In the context of SBF circulating charts suggesting that FTX’s net asset value (NAV) could reach $78 billion by 2025, Deaton emphasized that court rulings and actual creditor losses are far more significant than hypothetical recovery scenarios.

John Deaton rejects FTX’s $78 billion valuation claim and opposes pardon

Deaton’s response came after Bankman-Fried attempted to re-enter the digital space. In a post titled “10 Myths About Me & FTX” on X, SBF denied allegations of insolvency and published a chart modeling FTX’s NAV over time.

This chart shows that if FTX had not initiated bankruptcy proceedings in November 2022, its NAV could have risen to $78 billion by February 2025, compared to $16.5 billion at the time of filing.

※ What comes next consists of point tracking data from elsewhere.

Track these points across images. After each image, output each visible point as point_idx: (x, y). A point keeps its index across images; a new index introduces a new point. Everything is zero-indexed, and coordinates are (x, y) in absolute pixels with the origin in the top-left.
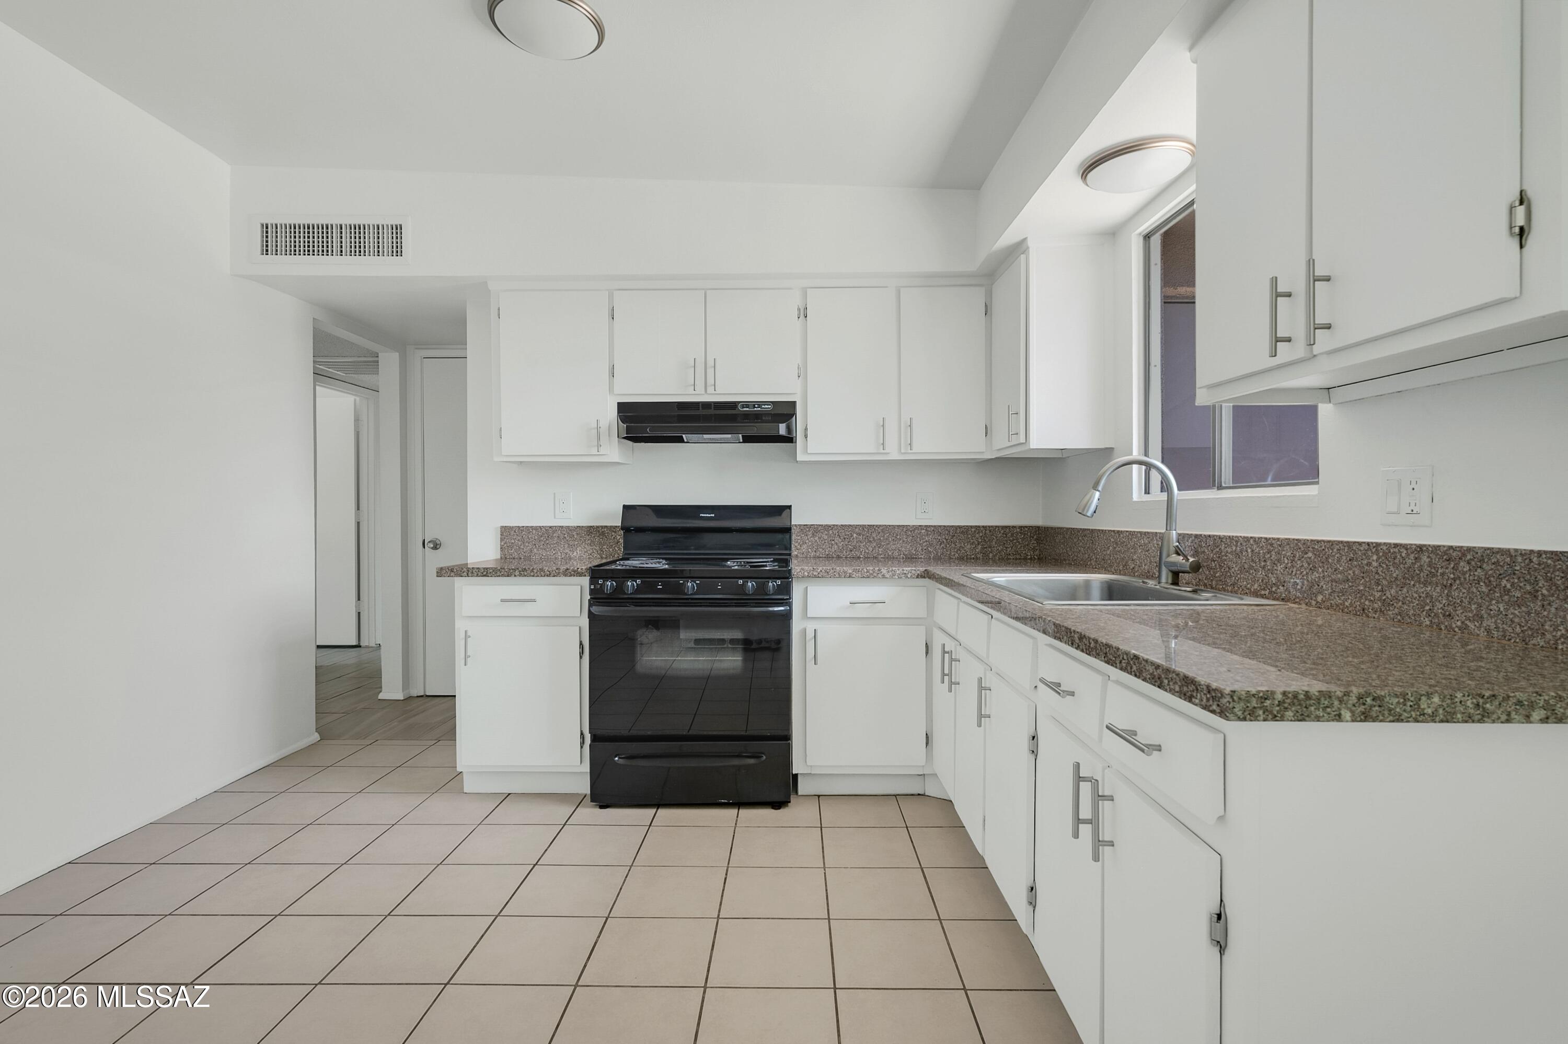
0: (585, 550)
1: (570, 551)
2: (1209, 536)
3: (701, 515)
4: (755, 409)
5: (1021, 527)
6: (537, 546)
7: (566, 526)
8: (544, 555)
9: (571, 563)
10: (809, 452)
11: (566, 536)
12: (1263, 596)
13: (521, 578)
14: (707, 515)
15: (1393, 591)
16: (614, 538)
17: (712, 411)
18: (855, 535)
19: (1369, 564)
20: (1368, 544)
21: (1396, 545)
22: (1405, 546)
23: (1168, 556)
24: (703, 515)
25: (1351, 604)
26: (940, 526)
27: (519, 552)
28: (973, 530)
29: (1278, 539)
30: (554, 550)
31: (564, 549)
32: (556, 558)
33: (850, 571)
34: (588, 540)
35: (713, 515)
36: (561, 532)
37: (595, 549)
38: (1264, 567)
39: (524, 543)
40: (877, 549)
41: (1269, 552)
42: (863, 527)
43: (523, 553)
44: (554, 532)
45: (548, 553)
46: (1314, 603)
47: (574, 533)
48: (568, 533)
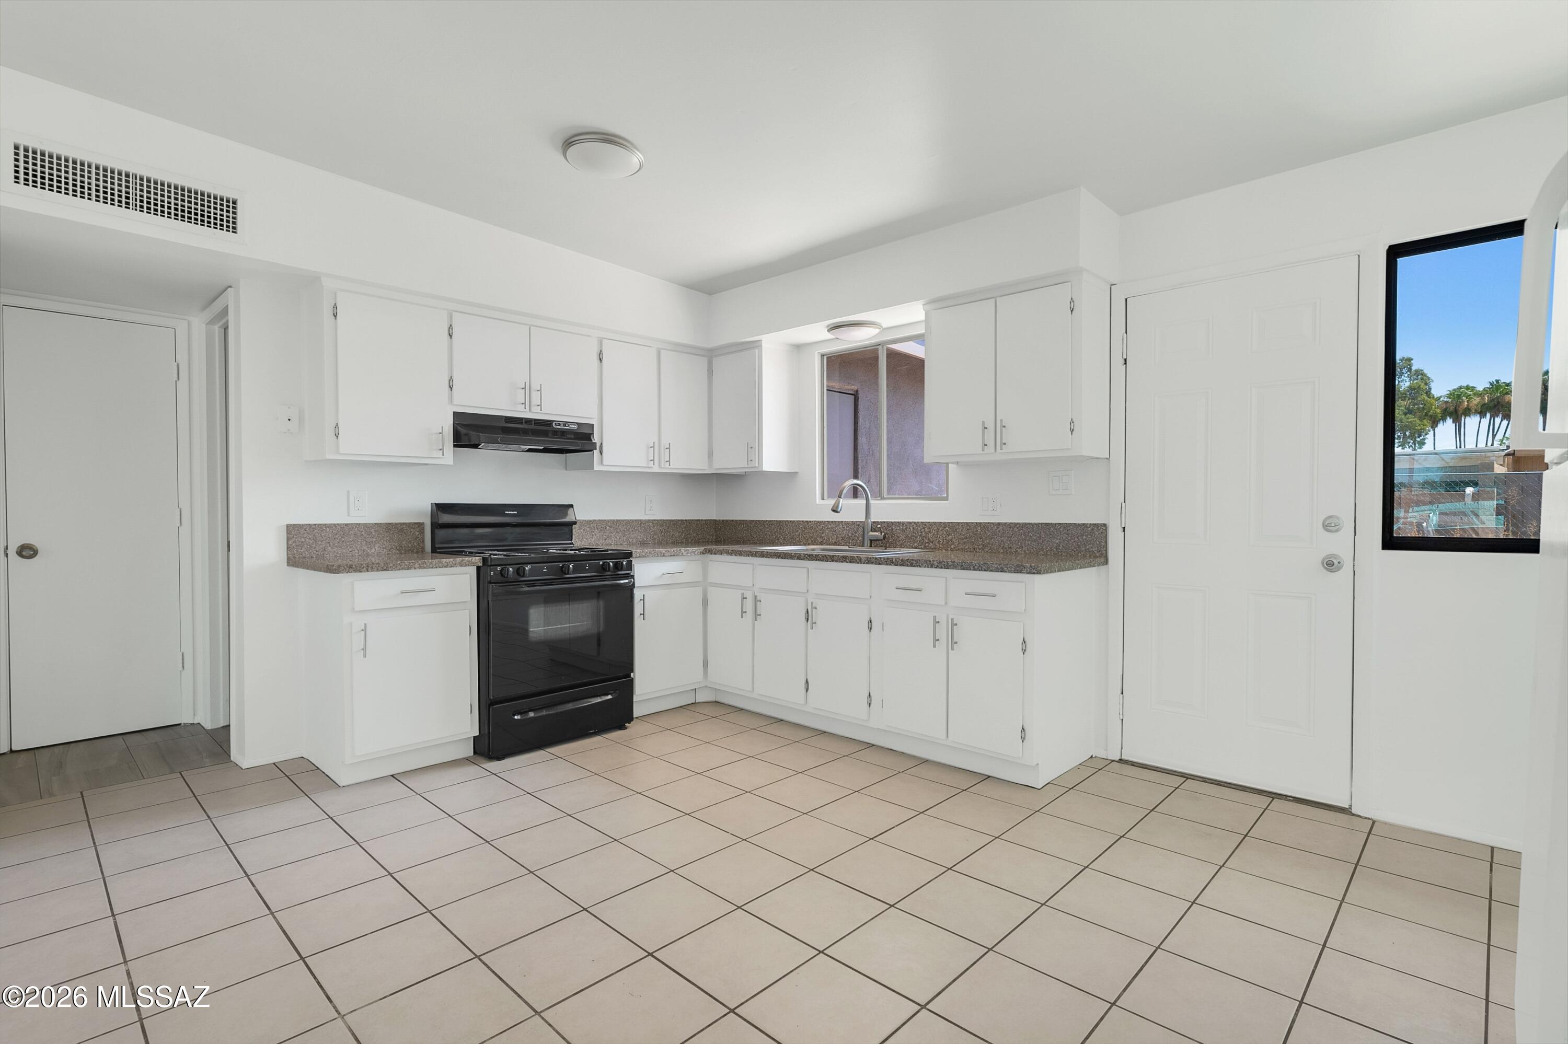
0: (384, 546)
1: (368, 547)
2: (884, 522)
3: (506, 512)
4: (565, 427)
5: (705, 520)
6: (332, 544)
7: (363, 524)
8: (339, 552)
9: (369, 559)
10: (604, 464)
11: (363, 533)
12: (919, 548)
13: (420, 570)
14: (511, 512)
15: (987, 541)
16: (413, 534)
17: (532, 427)
18: (608, 528)
19: (977, 531)
20: (976, 523)
21: (988, 523)
22: (993, 523)
23: (868, 533)
24: (507, 512)
25: (968, 548)
26: (661, 520)
27: (311, 551)
28: (680, 522)
29: (929, 522)
30: (351, 547)
31: (361, 546)
32: (352, 556)
33: (664, 552)
34: (387, 537)
35: (516, 513)
36: (358, 530)
37: (394, 545)
38: (921, 535)
39: (316, 541)
40: (622, 537)
41: (924, 528)
42: (613, 521)
43: (315, 552)
44: (350, 530)
45: (344, 551)
46: (949, 549)
47: (372, 530)
48: (366, 530)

These projections are partly based on modeled valuations of holdings, including tokens like SRM and FTT.

However, Deaton—widely known for defending the XRP community in the lawsuit between the U.S. Securities and Exchange Commission and Ripple—rejects the reinterpretation of data in a way that favors SBF. He describes the former billionaire as a “con artist, thief, and liar,” and states that FTX’s operations were fundamentally a coordinated family effort to convert small investors’ savings into political influence and global marketing campaigns.

Not stopping at the nickname “Sam Bankman Fraud,” Deaton also questions the so-called “two-tier justice system,” suggesting that SBF’s parents—both Stanford professors—have yet to face appropriate criminal consequences related to their alleged roles in the FTX ecosystem.

While SBF’s team continues to share valuation charts, many legal experts remain skeptical, noting that “modeled assets” often rely on illiquid tokens lacking depth in real markets.

As the 2026 political cycle heats up, Deaton’s firm stance against such claims may indicate that the pro-rule-of-law faction within the crypto industry is prepared to oppose any efforts to downplay the severity of the FTX fraud—regardless of current market conditions or hypothetical recovery scenarios.